Close-Fit Duct-Tape Dress Form
Get the latest including tips, techniques and special offers straight to your inbox.
by David Coffin
from Threads #75, p. 39
Leah Crain, a dressmaker and costumer from Cincinnati, OH, has another take on the duct-tape version of form making. You can find her complete directions, including stand ideas, photos, plus comments and questions from other sewers, on the Internet (www.leanna.com). Leah’s forms look remarkably like their prior “inmates.”
To get more dress form techniques like this one, order a subscription of Threads magazine. Print subscriptions come with FREE access to our tablet editions.
Leah Crain’s duct-tape forms are close matches of the originals. Like duct-tape dress form #1, this one uses three layers of tape.

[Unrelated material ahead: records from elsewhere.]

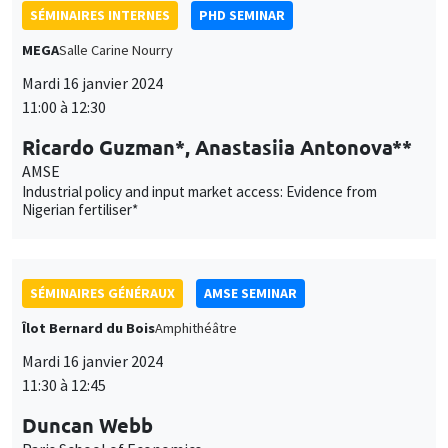
Ricardo Guzman*, Anastasiia Antonova**
AMSE
Industrial policy and input market access: Evidence from
Nigerian fertiliser*
SÉMINAIRES GÉNÉRAUX
AMSE SEMINAR
Îlot Bernard du Bois
Amphithéâtre
Mardi 16 janvier 2024
11:30 à 12:45
Duncan Webb
Paris School of Economics
Silence to Solidarity: Using Group Dynamics to Reduce Anti-
Transgender Discrimination in India
SÉMINAIRES GÉNÉRAUX
AMSE SEMINAR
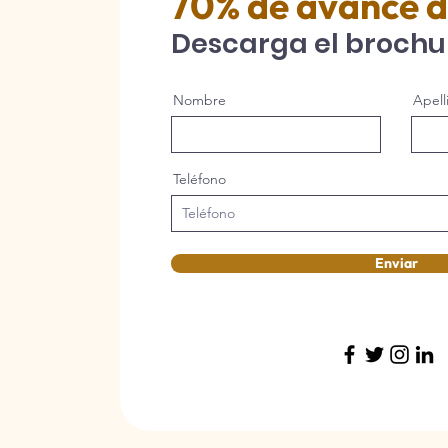
70% de avance d
Descarga el brochu
Nombre
Apell
Teléfono
Enviar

Here are the highlights: You’ll start with a similarly underclad wrappee, but Leah suggests cutting off one sleeve from a second T-shirt and basting it onto the first to form a neck cover. Start wrapping under the bust, snugly, then proceed to a “cross-your-heart” taping that goes from one shoulder under the opposite breast then around to the back, to define the bust area. You’ll use three layers of tape, with the second arranged vertically, but wrap more snugly than for Joyce’s method, and extend the wrapping around the upper arms and onto the neck, always keeping the bust contours well defined. Mark the final layer carefully with plumb lines at center front and center back, around the waist, and carefully establish the proper height and posture by marking the same distance from the floor to the hip level on four sides, then cut the tape shell up the back as usual.
A strong wooden hanger placed inside before stuffing is the start of either a hanging form or a simple stand. For a stand, use a piece of PVC piping or a cardboard tube long enough that you can cut it to your height when the form is ready to set onto its base (you can use a Christmas-tree stand on the outside of the tube, or a microphone stand inside the tube). Tape the hanger to the tube and put it inside the form before stuffing it, then start stuffing by supporting each breast with a glued-in foam raglan shoulder pad if the bust contour needs the additional support (larger bust shapes may tend to cave in over time). Tape the opening at center back closed as you complete the stuffing, then use the hip markings to help arrange the form on the tube to match the wrapper’s posture.
Start under the bust. Wrap the midriff snugly, then do a cross-your-heart taping to define the bust area.
Cut a cardboard base using dimensions from the wrappee, and cut a hole in it so it can slip up the tube, then tape it in place. Stuff and tape over the ends of the sleeves and neck where you want them to end, then compare measurements from wrappee to form. You can adjust the form by cutting slits to form darts, squeezing the form to the new dimension, and retaping.
A sturdy wooden hanger set into the top of a PVC or cardboard tube gives support to the shoulders.
Stuff the finished form with polyester batting. A sturdy wooden hanger set into the top of a PVC or cardboard tube gives support to the shoulders.
Finish with a cardboard base. Cut the base to the same dimensions as the wrappee, and tape it in place.